Stored records
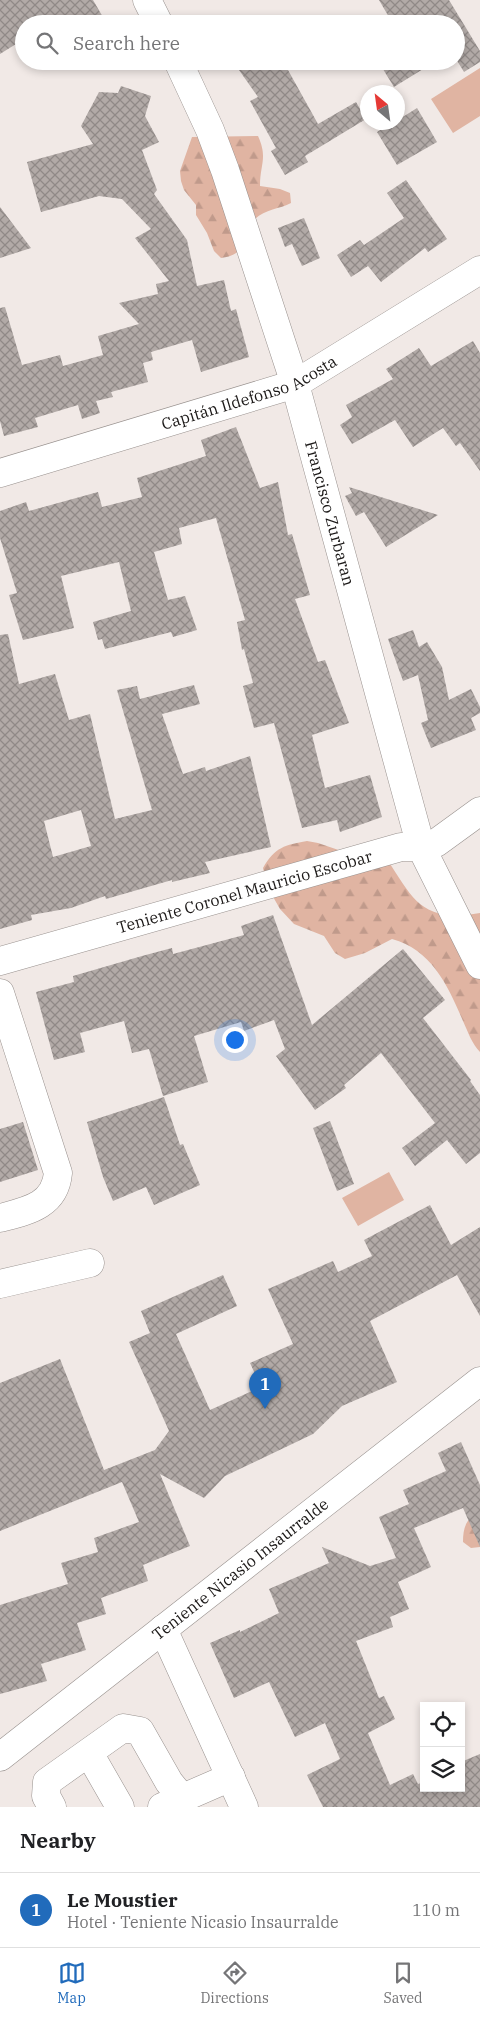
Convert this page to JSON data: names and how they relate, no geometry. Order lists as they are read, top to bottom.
{
  "streets": {
    "street": [
      "Capitán Ildefonso Acosta",
      "Francisco Zurbaran",
      "Teniente Coronel Mauricio Escobar",
      "Teniente Nicasio Insaurralde"
    ]
  },
  "crossings": [
    ["Capitán Ildefonso Acosta", "Francisco Zurbaran"],
    ["Francisco Zurbaran", "Teniente Coronel Mauricio Escobar"]
  ],
  "north": "top left",
  "page": {
    "search": "Search here",
    "pins": "1",
    "heading": "Nearby",
    "list": [
      {
        "mark": "1",
        "name": "Le Moustier",
        "note": "Hotel · Teniente Nicasio Insaurralde",
        "value": "110 m"
      }
    ],
    "nav": ["Map", "Directions", "Saved"]
  }
}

## Prompt
Write out every entry exactly. Pictures do not belong in the copy.

## Result for this task
Convert this page to JSON data: names and how they relate, no geometry. Order lists as they are read, top to bottom.
{
  "streets": {
    "street": [
      "Capitán Ildefonso Acosta",
      "Francisco Zurbaran",
      "Teniente Coronel Mauricio Escobar",
      "Teniente Nicasio Insaurralde"
    ]
  },
  "crossings": [
    ["Capitán Ildefonso Acosta", "Francisco Zurbaran"],
    ["Francisco Zurbaran", "Teniente Coronel Mauricio Escobar"]
  ],
  "north": "top left",
  "page": {
    "search": "Search here",
    "pins": "1",
    "heading": "Nearby",
    "list": [
      {
        "mark": "1",
        "name": "Le Moustier",
        "note": "Hotel · Teniente Nicasio Insaurralde",
        "value": "110 m"
      }
    ],
    "nav": ["Map", "Directions", "Saved"]
  }
}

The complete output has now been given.